Bizim nesil 2008 krizini, hırsın, açözlülüğün, kuralsızlığın, denetimsizliğin krizini gördü. Dünya daha kötütüsünü 90 yıl önce, 1930’lu yıllarda uygarlık tarihinin en büyük ekonomik krizi olarak yaşadı. Kara Perşembe. ABD'de batan banka sayısı 4 bine yaklaştı, her dört kişiden üçü işsiz kaldı. Birçok insan varlığını sosyal konumu ve en önemlisi ruh sağlığını kaybetti.Piyasada para bir anda yok olduğu için insanlar ihtiyaçlarını karşılamada takas yoluna geri döndüler.
Buhran sadece ABD'yi değil tüm dünyayı etkiledi. Son krizde olduğu gibi.
Yine son krizde olduğu gibi, dönem, kendi yıldızlarını yarattı. Bir önceki yazıda o kahinlerden/gurulardan bahsettik. 1929 buhranı da kendi starını yaratmıştı. John Maynard Keynes.
Eknomiyi yeniden yazan adam. Ama doğuştan star. 10 yaşında, geometri ve cebir dalında uzmanlaşmışı, 14 yaşında Eton'da burs kazanmış. Cambridge King's College'ta matematik eğitimi yapması için açık burs kazanmış.
Aynı zamanda yatırımcı
Keynes 1921-1945 yılları arasında King's College fonlarını yönetti. Spekülatördü. Kazandı, kaybetti. Piyasaların doğasını gözlemliyordu. Hisse denedi yatırımcıları şirketlerin bilançoları üzerine analizler yapıp "şirket değerlemesi yaparak hisse fiyatını belirlemeye çalışırken Keynes gazeteleri okuyor ve toplumun psikolojisini yakalamaya çalışıyordu. Çünkü yatırım ona göre tam anlamıyla psikolojik bir hadiseydi.
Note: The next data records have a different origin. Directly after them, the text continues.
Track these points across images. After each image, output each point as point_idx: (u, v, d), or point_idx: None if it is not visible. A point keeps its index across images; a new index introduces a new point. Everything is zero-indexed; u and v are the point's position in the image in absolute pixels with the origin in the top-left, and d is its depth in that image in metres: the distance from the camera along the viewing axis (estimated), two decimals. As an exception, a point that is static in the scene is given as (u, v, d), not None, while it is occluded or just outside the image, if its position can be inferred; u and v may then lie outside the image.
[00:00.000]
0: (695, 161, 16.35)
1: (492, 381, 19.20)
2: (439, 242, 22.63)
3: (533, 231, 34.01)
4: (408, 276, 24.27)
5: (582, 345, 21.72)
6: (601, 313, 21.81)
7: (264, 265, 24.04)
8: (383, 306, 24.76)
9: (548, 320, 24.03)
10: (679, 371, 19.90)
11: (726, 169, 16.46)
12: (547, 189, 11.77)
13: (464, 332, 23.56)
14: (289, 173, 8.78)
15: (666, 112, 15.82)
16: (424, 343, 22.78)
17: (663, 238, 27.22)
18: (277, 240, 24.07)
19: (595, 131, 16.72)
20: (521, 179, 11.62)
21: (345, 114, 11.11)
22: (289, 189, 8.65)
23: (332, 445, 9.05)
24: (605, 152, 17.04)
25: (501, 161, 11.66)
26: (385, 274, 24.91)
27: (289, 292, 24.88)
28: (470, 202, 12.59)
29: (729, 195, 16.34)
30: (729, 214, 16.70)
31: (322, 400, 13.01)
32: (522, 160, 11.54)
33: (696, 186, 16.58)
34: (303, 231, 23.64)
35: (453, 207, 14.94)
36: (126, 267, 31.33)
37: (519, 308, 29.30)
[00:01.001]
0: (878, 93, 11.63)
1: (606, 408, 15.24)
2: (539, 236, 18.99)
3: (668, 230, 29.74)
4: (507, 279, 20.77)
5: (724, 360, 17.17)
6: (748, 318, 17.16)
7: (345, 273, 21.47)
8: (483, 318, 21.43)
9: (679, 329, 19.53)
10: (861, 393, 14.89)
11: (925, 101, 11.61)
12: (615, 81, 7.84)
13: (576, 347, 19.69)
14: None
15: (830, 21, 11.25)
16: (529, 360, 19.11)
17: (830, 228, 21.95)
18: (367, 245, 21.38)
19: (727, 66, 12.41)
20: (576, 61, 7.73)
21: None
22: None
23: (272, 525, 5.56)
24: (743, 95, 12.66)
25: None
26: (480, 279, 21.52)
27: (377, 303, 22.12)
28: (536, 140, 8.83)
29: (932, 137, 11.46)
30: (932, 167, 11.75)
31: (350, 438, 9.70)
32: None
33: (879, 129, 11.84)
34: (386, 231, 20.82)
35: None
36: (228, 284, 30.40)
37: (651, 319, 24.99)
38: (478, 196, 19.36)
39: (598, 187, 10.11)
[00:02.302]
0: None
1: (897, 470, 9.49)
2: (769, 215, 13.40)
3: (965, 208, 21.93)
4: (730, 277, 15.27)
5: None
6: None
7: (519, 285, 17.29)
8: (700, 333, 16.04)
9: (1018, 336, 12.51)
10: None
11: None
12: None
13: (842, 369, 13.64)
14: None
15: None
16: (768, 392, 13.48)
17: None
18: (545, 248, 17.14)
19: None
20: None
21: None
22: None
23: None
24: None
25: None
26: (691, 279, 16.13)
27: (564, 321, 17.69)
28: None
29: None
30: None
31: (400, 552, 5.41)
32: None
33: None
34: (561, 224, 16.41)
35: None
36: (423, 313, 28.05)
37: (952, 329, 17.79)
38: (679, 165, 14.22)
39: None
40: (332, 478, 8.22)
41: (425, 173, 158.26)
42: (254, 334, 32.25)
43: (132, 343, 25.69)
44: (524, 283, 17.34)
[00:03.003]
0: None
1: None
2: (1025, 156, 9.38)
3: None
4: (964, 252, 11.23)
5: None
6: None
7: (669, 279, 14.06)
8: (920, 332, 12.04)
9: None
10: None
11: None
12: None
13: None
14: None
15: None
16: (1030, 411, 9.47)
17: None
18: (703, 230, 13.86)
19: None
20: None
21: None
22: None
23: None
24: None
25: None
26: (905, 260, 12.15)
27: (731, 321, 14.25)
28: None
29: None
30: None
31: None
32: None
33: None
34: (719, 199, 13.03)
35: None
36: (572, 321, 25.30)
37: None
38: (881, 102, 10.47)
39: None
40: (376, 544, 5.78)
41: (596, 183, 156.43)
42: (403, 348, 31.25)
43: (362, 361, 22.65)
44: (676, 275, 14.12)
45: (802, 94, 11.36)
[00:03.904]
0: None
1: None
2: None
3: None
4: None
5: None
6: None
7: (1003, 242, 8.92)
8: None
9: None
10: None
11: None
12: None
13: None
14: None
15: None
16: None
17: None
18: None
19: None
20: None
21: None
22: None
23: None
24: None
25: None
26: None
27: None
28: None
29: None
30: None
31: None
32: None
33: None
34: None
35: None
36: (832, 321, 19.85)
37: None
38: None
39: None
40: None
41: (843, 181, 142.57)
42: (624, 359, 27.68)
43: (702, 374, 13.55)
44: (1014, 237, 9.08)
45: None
Toplumun psikolojisini doğru okuyan kazanırdı.
Keynes finansal piyasaları şöyle açıklıyordu
“Güzellik yarışmasında kimin birinci olacağını bilmek istiyorsanız önemli olan sizin kimi en güzel bulduğunuz değildir; Yarışmanın birincisini bilebilmek için diğer jüri üyelerinin ne düşündüğünü bilmek daha önemlidir.” Finansal piyasalarda işlem yapanlar...Kazanmak için yetkin becerilere, tecürebeye, bilgiye sahip olsanız da jüridekiler sıradansa, sıradan insanların nasıl düşündüğünü anlamak zorundasınız. Kendinize ait fikriniz olsun tabii. Ama sürünün nereye gittiğini anlamazsanız o fikrin faydası tartışılır.